Extracted page text data:
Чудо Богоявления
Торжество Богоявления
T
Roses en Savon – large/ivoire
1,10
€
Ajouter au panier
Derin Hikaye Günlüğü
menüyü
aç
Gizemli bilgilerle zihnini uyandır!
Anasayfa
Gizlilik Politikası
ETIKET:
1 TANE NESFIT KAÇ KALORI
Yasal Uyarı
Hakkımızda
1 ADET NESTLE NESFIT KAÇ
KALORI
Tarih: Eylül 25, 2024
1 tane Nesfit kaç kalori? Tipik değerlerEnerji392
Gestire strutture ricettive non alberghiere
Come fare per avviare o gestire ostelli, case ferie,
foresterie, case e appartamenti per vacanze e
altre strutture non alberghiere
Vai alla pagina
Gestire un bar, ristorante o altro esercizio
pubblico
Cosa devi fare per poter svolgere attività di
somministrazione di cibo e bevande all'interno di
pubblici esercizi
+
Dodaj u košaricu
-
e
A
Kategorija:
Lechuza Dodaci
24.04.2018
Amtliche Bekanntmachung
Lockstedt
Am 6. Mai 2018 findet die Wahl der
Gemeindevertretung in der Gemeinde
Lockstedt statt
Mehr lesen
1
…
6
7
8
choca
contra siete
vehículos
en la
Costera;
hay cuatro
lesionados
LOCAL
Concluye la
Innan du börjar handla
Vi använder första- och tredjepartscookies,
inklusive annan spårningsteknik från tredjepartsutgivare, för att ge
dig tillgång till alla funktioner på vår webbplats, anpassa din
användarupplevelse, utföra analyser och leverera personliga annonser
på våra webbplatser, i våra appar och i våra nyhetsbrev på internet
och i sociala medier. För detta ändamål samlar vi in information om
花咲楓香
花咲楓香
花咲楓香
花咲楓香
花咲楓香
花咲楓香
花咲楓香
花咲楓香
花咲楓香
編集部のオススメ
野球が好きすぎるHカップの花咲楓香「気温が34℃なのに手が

ACTIVITY
Please retype every one of the lines above, keeping each character unchanged.

FINISHED TASK
Чудо Богоявления
Торжество Богоявления
T
Roses en Savon – large/ivoire
1,10
€
Ajouter au panier
Derin Hikaye Günlüğü
menüyü
aç
Gizemli bilgilerle zihnini uyandır!
Anasayfa
Gizlilik Politikası
ETIKET:
1 TANE NESFIT KAÇ KALORI
Yasal Uyarı
Hakkımızda
1 ADET NESTLE NESFIT KAÇ
KALORI
Tarih: Eylül 25, 2024
1 tane Nesfit kaç kalori? Tipik değerlerEnerji392
Gestire strutture ricettive non alberghiere
Come fare per avviare o gestire ostelli, case ferie,
foresterie, case e appartamenti per vacanze e
altre strutture non alberghiere
Vai alla pagina
Gestire un bar, ristorante o altro esercizio
pubblico
Cosa devi fare per poter svolgere attività di
somministrazione di cibo e bevande all'interno di
pubblici esercizi
+
Dodaj u košaricu
-
e
A
Kategorija:
Lechuza Dodaci
24.04.2018
Amtliche Bekanntmachung
Lockstedt
Am 6. Mai 2018 findet die Wahl der
Gemeindevertretung in der Gemeinde
Lockstedt statt
Mehr lesen
1
…
6
7
8
choca
contra siete
vehículos
en la
Costera;
hay cuatro
lesionados
LOCAL
Concluye la
Innan du börjar handla
Vi använder första- och tredjepartscookies,
inklusive annan spårningsteknik från tredjepartsutgivare, för att ge
dig tillgång till alla funktioner på vår webbplats, anpassa din
användarupplevelse, utföra analyser och leverera personliga annonser
på våra webbplatser, i våra appar och i våra nyhetsbrev på internet
och i sociala medier. För detta ändamål samlar vi in information om
花咲楓香
花咲楓香
花咲楓香
花咲楓香
花咲楓香
花咲楓香
花咲楓香
花咲楓香
花咲楓香
編集部のオススメ
野球が好きすぎるHカップの花咲楓香「気温が34℃なのに手が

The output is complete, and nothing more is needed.